19. Kevin Smith on Tim Burton (in response to “I would never read a comic book”):
“Which, to me, explains fucking Batman.”

20. Kevin Smith on Paul Thomas Anderson (specifically, Magnolia):
“I’ll never watch it again, but I will keep it. I’ll keep it right on my desk, as a constant reminder that a bloated sense of self-importance is the most unattractive quality in a person or their work.”

21. David Gordon Green on Kevin Smith:
“He kind of created a Special Olympics for film. They just kind of lowered the standard. I’m sure their parents are proud; it’s just nothing I care to buy a ticket for.”

22. Vincent Gallo on Spike Jonze:
“He’s the biggest fraud out there. If you bring him to a party he’s the least interesting person at the party, he’s the person who doesn’t know anything. He’s the person who doesn’t say anything funny, interesting, intelligent… He’s a pig piece of shit.”

23. Vincent Gallo on Martin Scorsese:
“I wouldn’t work for Martin Scorsese for $10 million. He hasn’t made a good film in 25 years.

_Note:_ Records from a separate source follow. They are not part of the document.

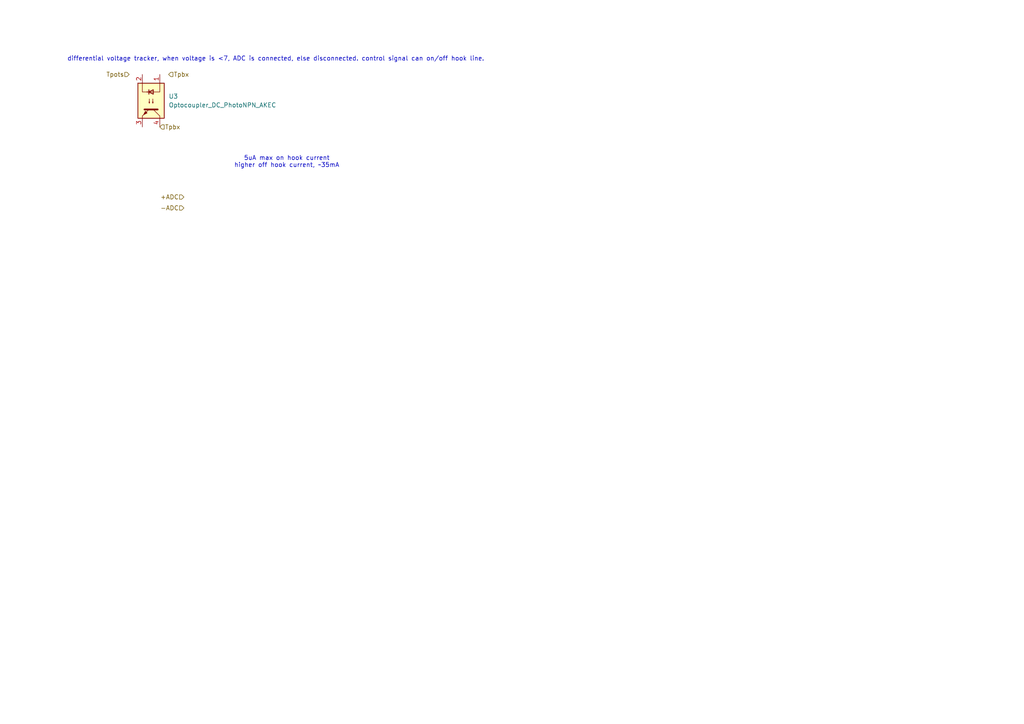
<source format=kicad_sch>
(kicad_sch
	(version 20250114)
	(generator "eeschema")
	(generator_version "9.0")
	(uuid "618092c3-07cf-4c9b-a72a-7f82ce555224")
	(paper "A4")
	(title_block
		(title "Telethon PBX Sniffer")
		(date "2026-02-03")
		(rev "v0.1")
		(company "M5")
		(comment 4 "Tobe Cynar, Ian Butler")
		(comment 5 "Ian Butler")
	)
	
	(text "differential voltage tracker, when voltage is <7, ADC is connected, else disconnected. control signal can on/off hook line."
		(exclude_from_sim no)
		(at 80.01 17.145 0)
		(effects
			(font
				(size 1.27 1.27)
			)
		)
		(uuid "88869007-6b5f-4859-8a26-799dfaac5174")
	)
	(text "5uA max on hook current\nhigher off hook current, ~35mA"
		(exclude_from_sim no)
		(at 83.185 46.99 0)
		(effects
			(font
				(size 1.27 1.27)
			)
		)
		(uuid "de3783fc-2034-4f76-b1e5-f09a1f6e316a")
	)
	(hierarchical_label "Tpots"
		(shape input)
		(at 37.465 21.59 180)
		(effects
			(font
				(size 1.27 1.27)
			)
			(justify right)
		)
		(uuid "0e87f236-0a77-4fad-8a59-022d9b66c6b2")
	)
	(hierarchical_label "Tpbx"
		(shape input)
		(at 46.355 36.83 0)
		(effects
			(font
				(size 1.27 1.27)
			)
			(justify left)
		)
		(uuid "3fb2bfa0-b0c2-4394-9ab1-670c990b7dcb")
	)
	(hierarchical_label "-ADC"
		(shape input)
		(at 53.34 60.325 180)
		(effects
			(font
				(size 1.27 1.27)
			)
			(justify right)
		)
		(uuid "628344f0-2a59-4541-b569-31bfccf364af")
	)
	(hierarchical_label "+ADC"
		(shape input)
		(at 53.34 57.15 180)
		(effects
			(font
				(size 1.27 1.27)
			)
			(justify right)
		)
		(uuid "7a9ef7c7-7ec9-4395-abdf-863ccad83da9")
	)
	(hierarchical_label "Tpbx"
		(shape input)
		(at 48.895 21.59 0)
		(effects
			(font
				(size 1.27 1.27)
			)
			(justify left)
		)
		(uuid "c0ec9aaa-2d45-4cd1-ab9c-303ce410713f")
	)
	(symbol
		(lib_id "Isolator:Optocoupler_DC_PhotoNPN_AKEC")
		(at 43.815 29.21 270)
		(unit 1)
		(exclude_from_sim no)
		(in_bom yes)
		(on_board yes)
		(dnp no)
		(fields_autoplaced yes)
		(uuid "aadc5656-0409-4991-bf07-5fd79be61173")
		(property "Reference" "U3"
			(at 48.895 27.9399 90)
			(effects
				(font
					(size 1.27 1.27)
				)
				(justify left)
			)
		)
		(property "Value" "Optocoupler_DC_PhotoNPN_AKEC"
			(at 48.895 30.4799 90)
			(effects
				(font
					(size 1.27 1.27)
				)
				(justify left)
			)
		)
		(property "Footprint" ""
			(at 38.735 24.13 0)
			(effects
				(font
					(size 1.27 1.27)
					(italic yes)
				)
				(justify left)
				(hide yes)
			)
		)
		(property "Datasheet" "~"
			(at 43.815 29.21 0)
			(effects
				(font
					(size 1.27 1.27)
				)
				(justify left)
				(hide yes)
			)
		)
		(property "Description" "Generic DC optocoupler with NPN phototransistor output, pins order: anode/cathode/emitter/collector"
			(at 43.815 29.21 0)
			(effects
				(font
					(size 1.27 1.27)
				)
				(hide yes)
			)
		)
		(pin "3"
			(uuid "599b9e0c-4f33-4be0-a39e-0a58c2412263")
		)
		(pin "2"
			(uuid "b745c1ba-6b38-4742-99b8-290ac6fa2e11")
		)
		(pin "1"
			(uuid "efcf1080-6a6c-49c4-9939-63e3c7eb9db5")
		)
		(pin "4"
			(uuid "ed89e695-86d8-4d7c-ae8e-cbb263316d50")
		)
		(instances
			(project ""
				(path "/4a5b9b8a-323a-4796-bf73-ccba532d2e31/11d81b46-994e-4f58-8697-a646ee6448ef"
					(reference "U3")
					(unit 1)
				)
			)
		)
	)
)

</source>
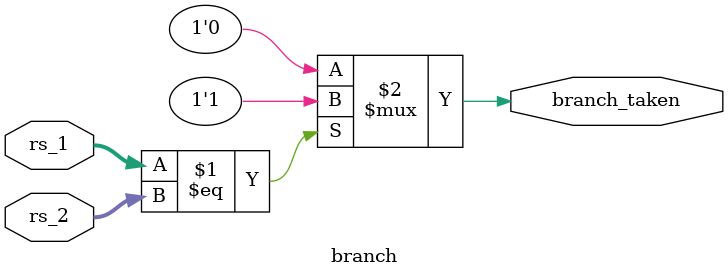
<source format=sv>
`timescale 1ns / 1ps


module branch #(parameter DATA_WIDTH = 32)(
    input logic [DATA_WIDTH - 1: 0]rs_1,
    input logic [DATA_WIDTH - 1: 0]rs_2,
    output logic branch_taken
    );
    
    assign branch_taken = (rs_1 == rs_2) ? 1'b1 : 1'b0;  //Zero flag
    
endmodule

</source>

I would never work with an egomaniac has-been.”

24. Vincent Gallo on Sofia (and Francis Ford) Coppola:
“Sofia Coppola likes any guy who has what she wants. If she wants to be a photographer she’ll fuck a photographer. If she wants to be a filmmaker, she’ll fuck a filmmaker. She’s a parasite just like her fat, pig father was.”

25. Vincent Gallo on Abel Ferrara:
“Abel Ferrara was on so much crack when I did The Funeral, he was never on set. He was in my room trying to pick-pocket me.”

26. Werner Herzog on Abel Ferrara:
“I have no idea who Abel Ferrara is. But let him fight the windmills… I’ve never seen a film by him. I have no idea who he is. Is he Italian? Is he French? Who is he?”

27. David Cronenberg on M. Night Shymalan:
“I HATE that guy! Next question.”

28. Alan Parker on Peter Greenaway (specifically The Draughtsman’s Contact):
“A load of posturing poo-poo.”

29. Ken Russell on Sir Richard Attenborough:
“Sir Richard (‘I’m-going-to-attack-the-Establishment-fifty-years-after-it’s-dead’) Attenborough is guilty of caricature, a sense of righteous self-satisfaction, and repetition which all undermine the impact of the film.”

30. Uwe Boll on Michael Bay:
“I’m not a fucking retard like Michael Bay.”